Consignes »
A) Indiquez si chacune des affirmations suivantes concorde avec l'extrait sur la manifestation contre la violence machiste, en justifiant chaque oui ou non par une citation exacte de l'extrait : (i) le Parti Populaire était au pouvoir ; (ii) les partis de droite n'ont pas été représentés à la manifestation ; (iii) la mobilisation se voulait partisane.
B) D'après l'extrait sur la manifestation contre la violence machiste, quel titre El País affichait-il à sa Une du 8 novembre 2015 ?

Extrait du document »
============================================================

Si cette violence était exercée contre des hommes, le pays serait militarisé  

Ada Colau, maire de Barcelone

La mobilisation se voulait non partisane. Mais à un peu plus d’un mois des élections législatives, une belle occasion était donnée aux futurs candidats de se positionner sur le sujet.
 

El Pais marche contre le machisme
La Une de El Païs du 8 novembre 2015 : "Unis contre la violence machiste", titre le quotidien espagnol madrilène, de centre-gauche

Le Parti Populaire (au pouvoir) et Ciudadanos, les deux partis de droite, ont finalement été représentés lors de la manifestation, après avoir tergiversé. Les trois leaders de gauche, Pablo Iglesias (Podemos), Pedro Sánchez (Parti socialiste), Alberto Garzón (Izquierda Unida), étaient également présents. Tout comme les maires des « Municipalités pour le changement », réseau des villes gouvernées par des coalitions « indignées ». Parmi ces édiles, Ada Colau, maire de Barcelone, qui n’y est pas allée de main morte : « Si cette violence était exercée contre des hommes, le pays serait militarisé. »

============================================================

Items répertoriés »
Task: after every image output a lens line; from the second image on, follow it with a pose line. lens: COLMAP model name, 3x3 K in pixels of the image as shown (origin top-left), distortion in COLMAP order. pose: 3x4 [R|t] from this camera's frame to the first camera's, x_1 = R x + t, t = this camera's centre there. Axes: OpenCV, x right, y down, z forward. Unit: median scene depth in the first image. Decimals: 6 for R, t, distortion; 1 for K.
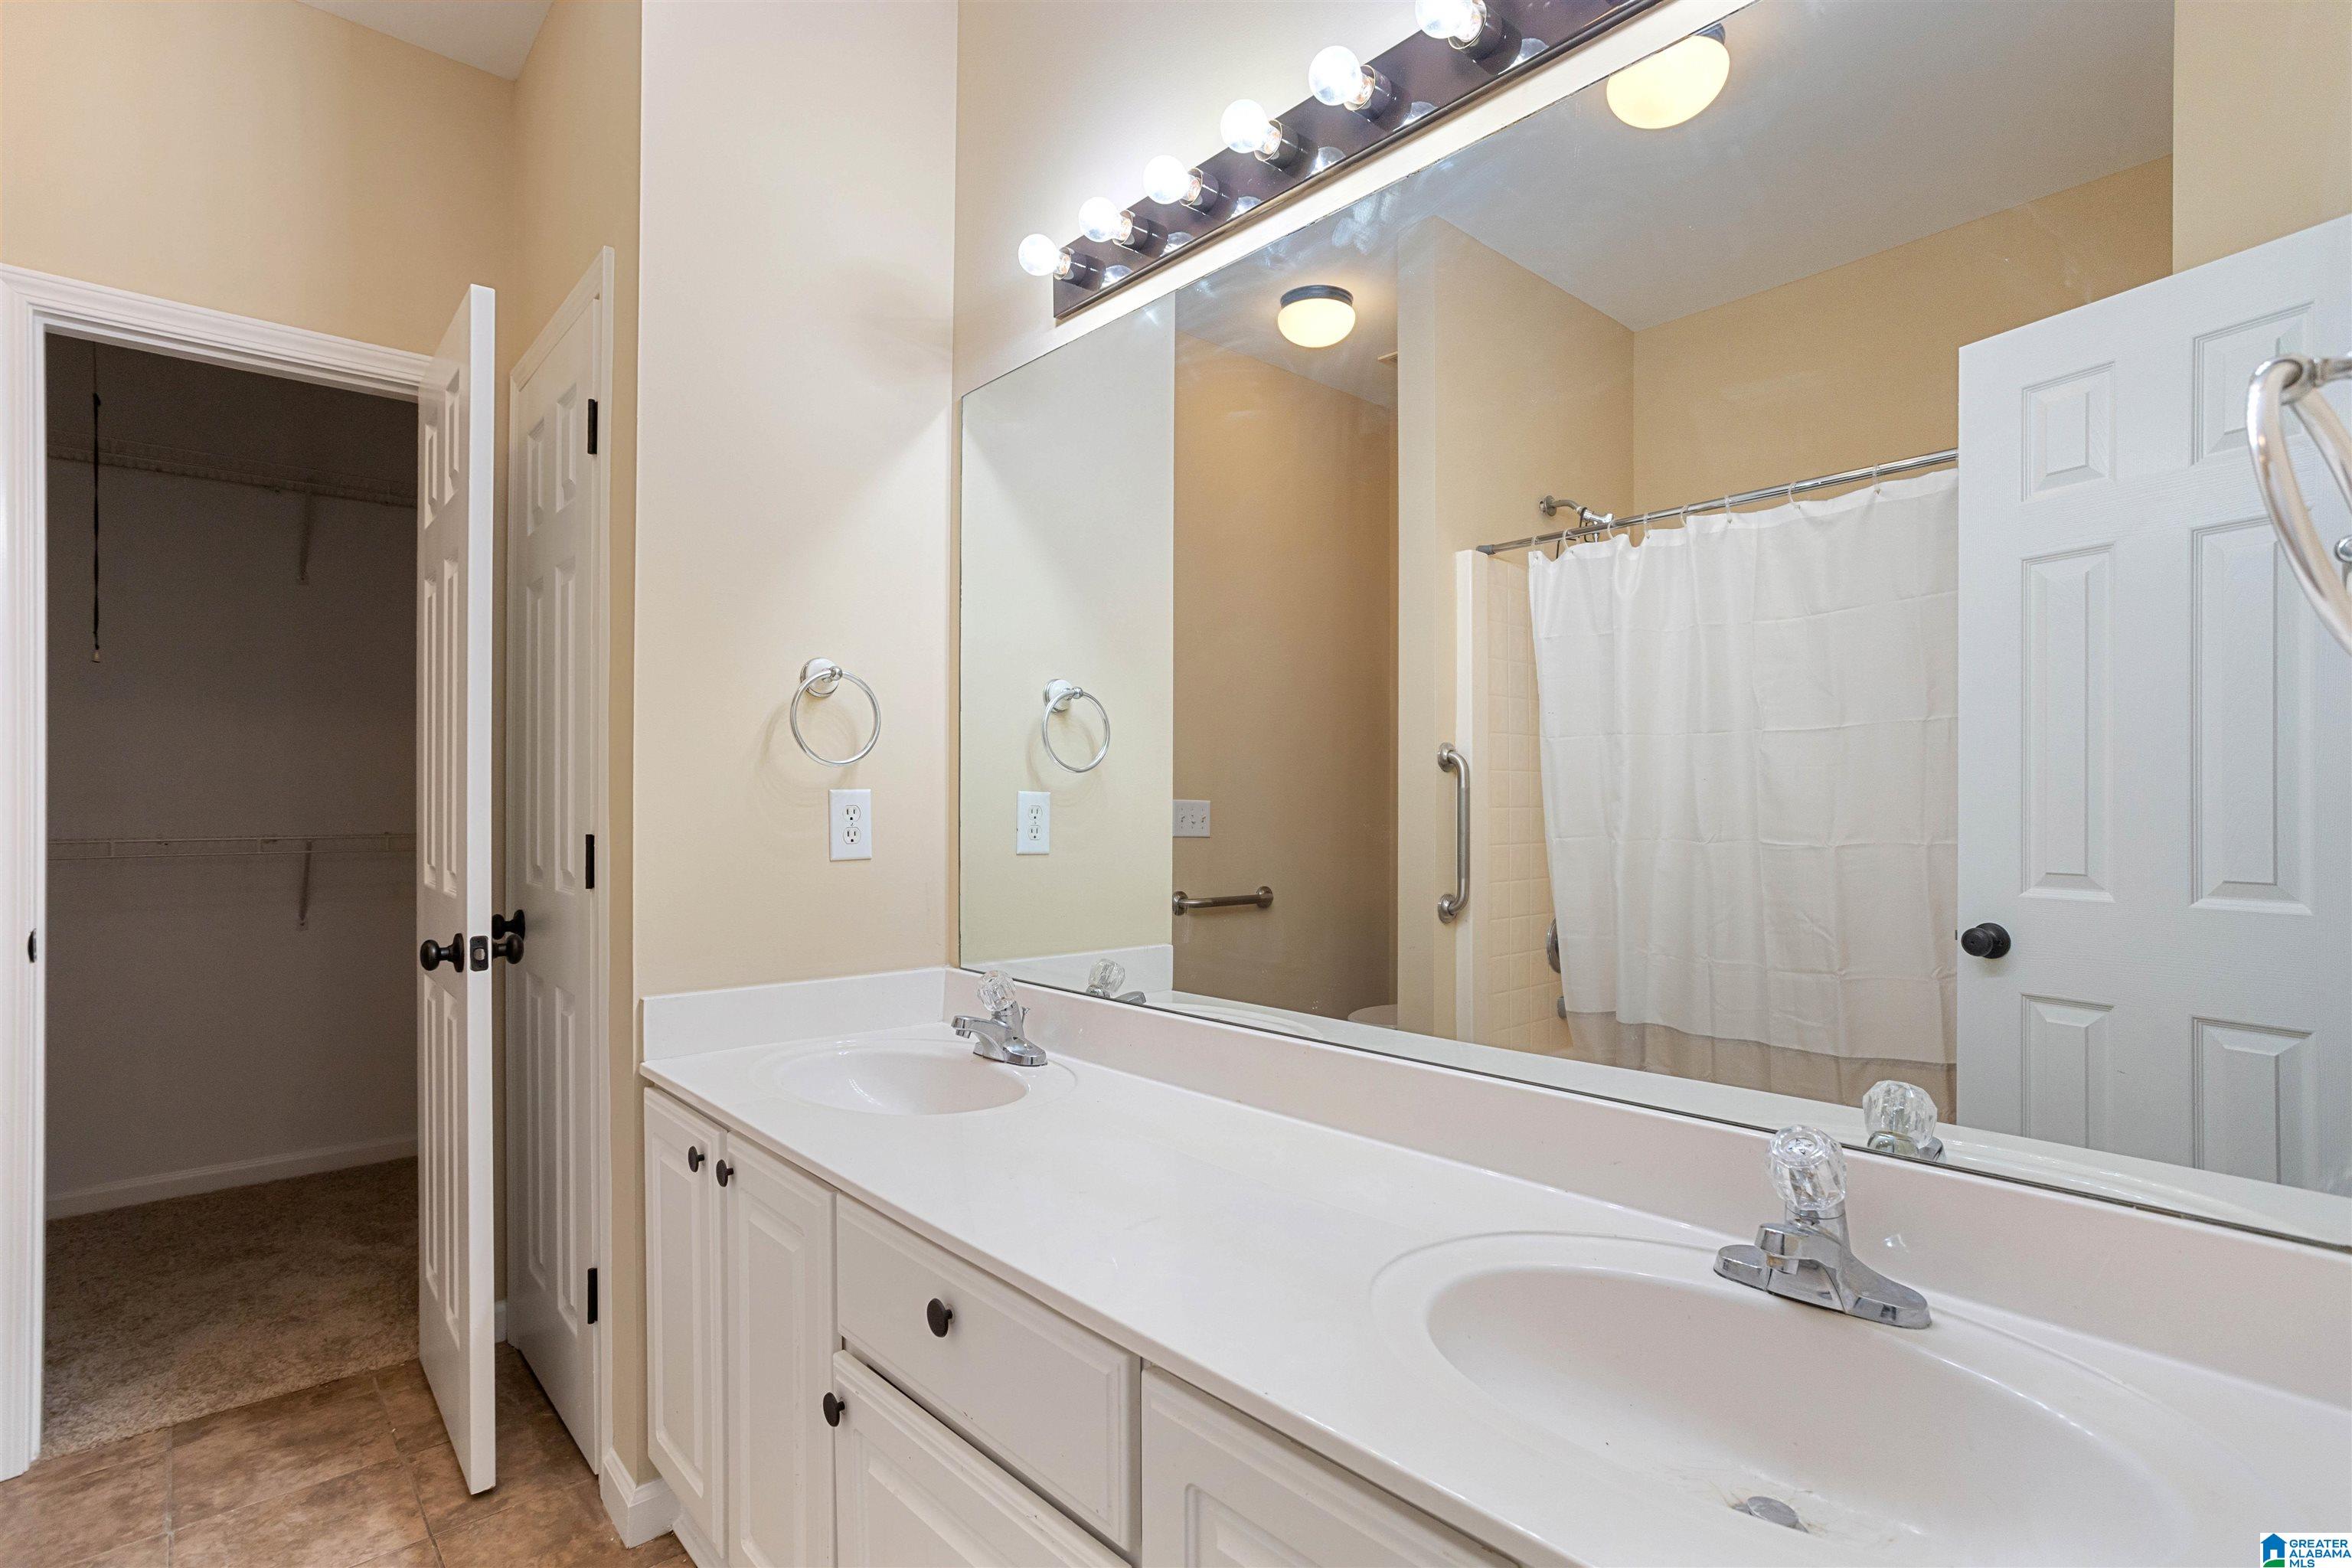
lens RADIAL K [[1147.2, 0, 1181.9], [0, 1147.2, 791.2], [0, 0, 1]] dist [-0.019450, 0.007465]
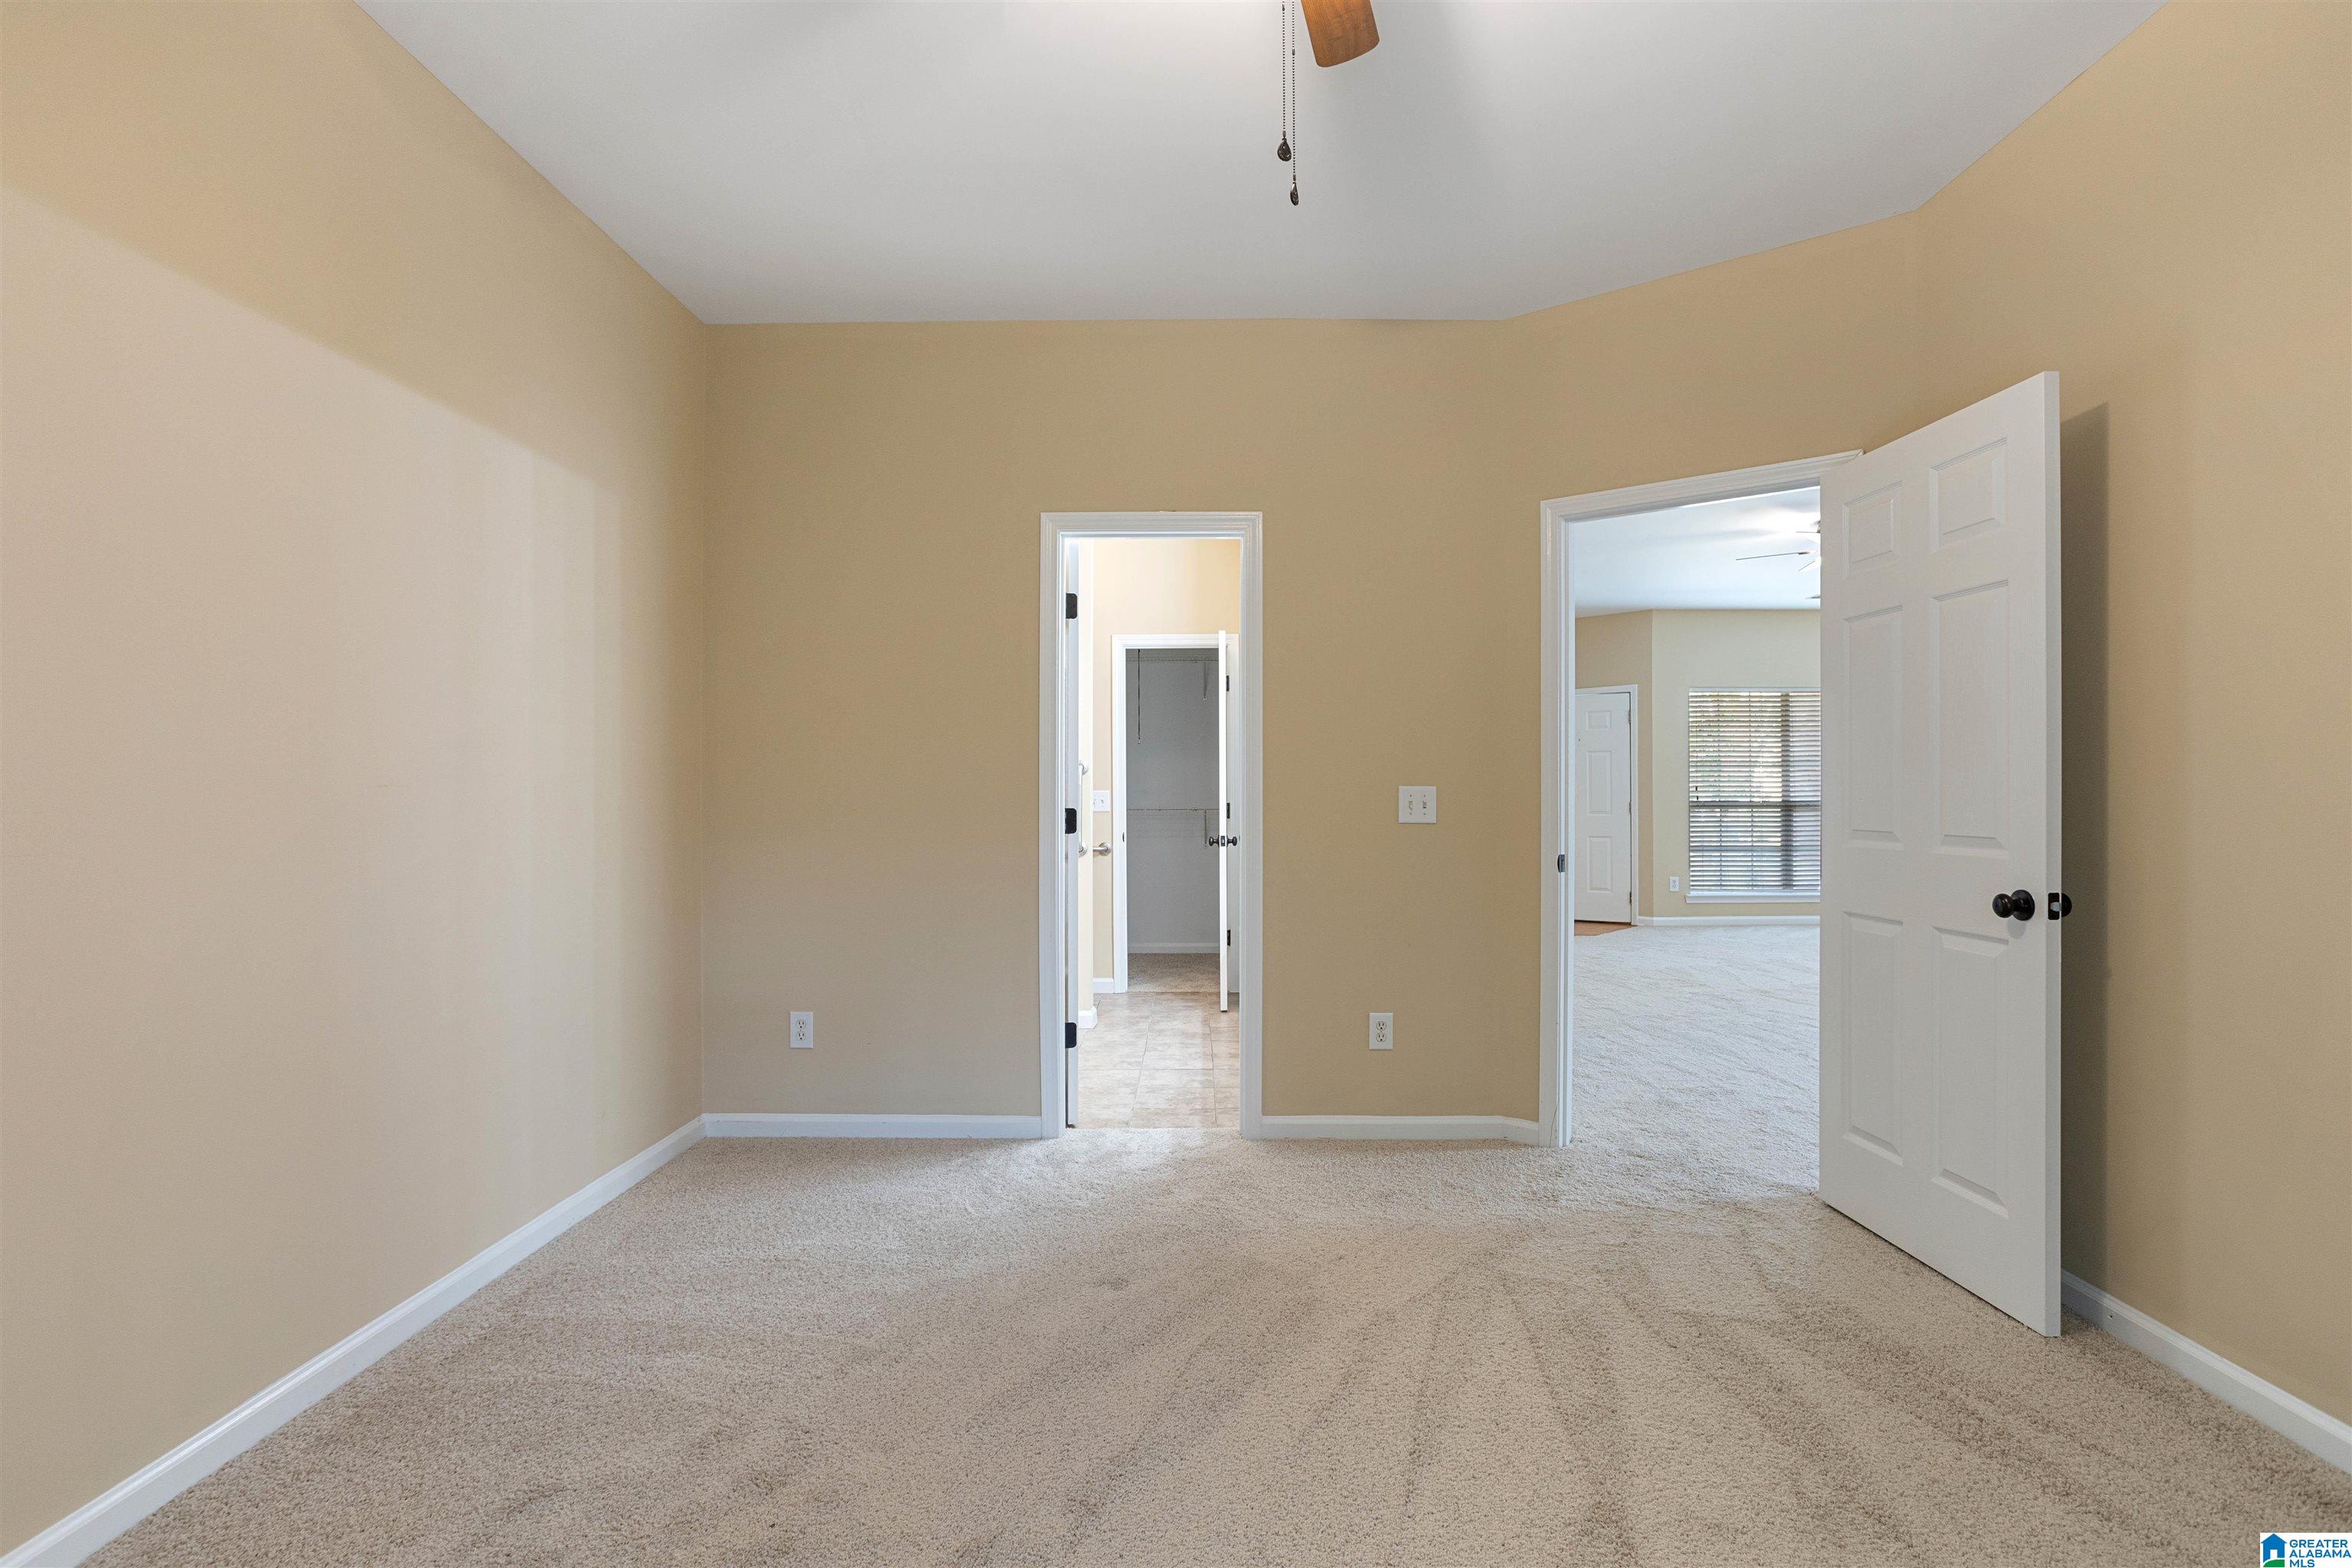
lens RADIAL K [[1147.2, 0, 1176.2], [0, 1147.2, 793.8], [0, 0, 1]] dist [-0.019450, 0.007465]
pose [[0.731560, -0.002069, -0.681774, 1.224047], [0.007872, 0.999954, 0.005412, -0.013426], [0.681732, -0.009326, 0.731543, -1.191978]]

============================================================

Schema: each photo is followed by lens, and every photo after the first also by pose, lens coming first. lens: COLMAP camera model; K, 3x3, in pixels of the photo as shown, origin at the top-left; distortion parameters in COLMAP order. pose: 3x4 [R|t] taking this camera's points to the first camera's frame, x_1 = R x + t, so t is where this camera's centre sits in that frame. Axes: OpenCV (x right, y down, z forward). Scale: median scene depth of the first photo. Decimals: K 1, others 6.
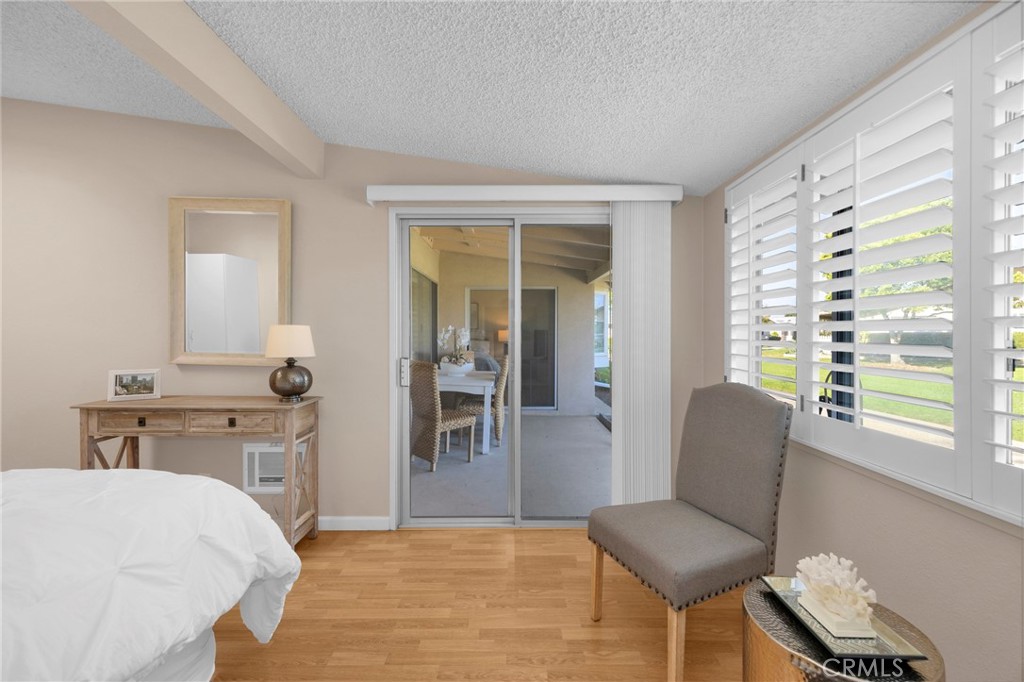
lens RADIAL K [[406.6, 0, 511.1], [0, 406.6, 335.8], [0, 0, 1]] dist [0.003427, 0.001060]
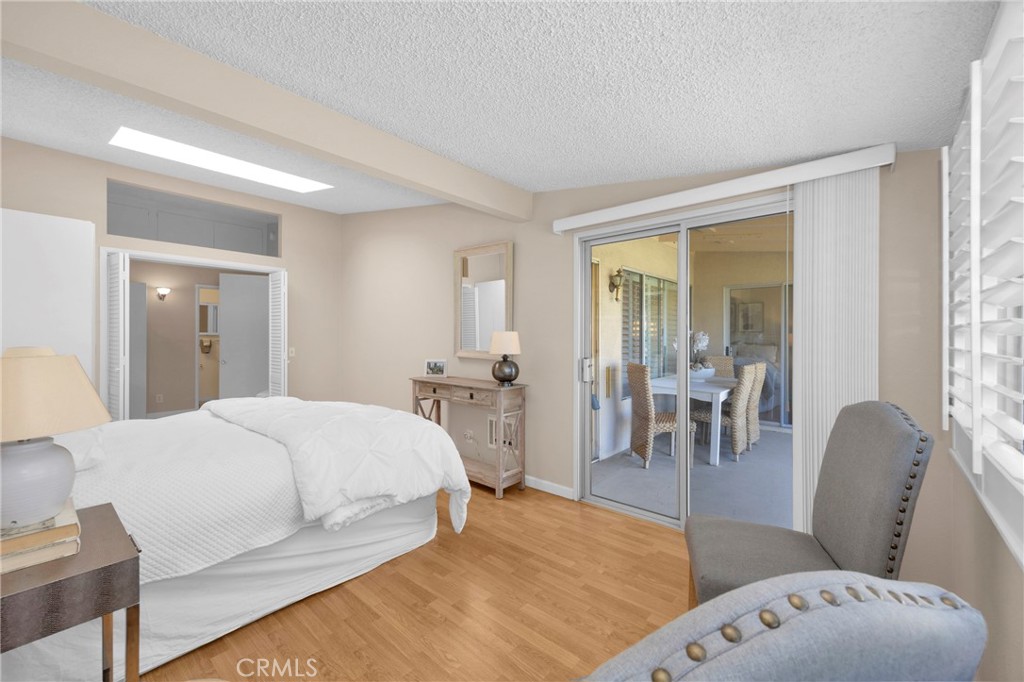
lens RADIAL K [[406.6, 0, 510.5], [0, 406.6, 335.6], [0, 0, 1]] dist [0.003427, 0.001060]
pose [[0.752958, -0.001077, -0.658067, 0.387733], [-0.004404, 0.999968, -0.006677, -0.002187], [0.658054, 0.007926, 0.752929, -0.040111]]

============================================================

Réponses par item »
A)
(i) Oui : « Le Parti Populaire (au pouvoir) ».
(ii) Non : « ont finalement été représentés lors de la manifestation, après avoir tergiversé ».
(iii) Non : « La mobilisation se voulait non partisane. »

B) « Unis contre la violence machiste »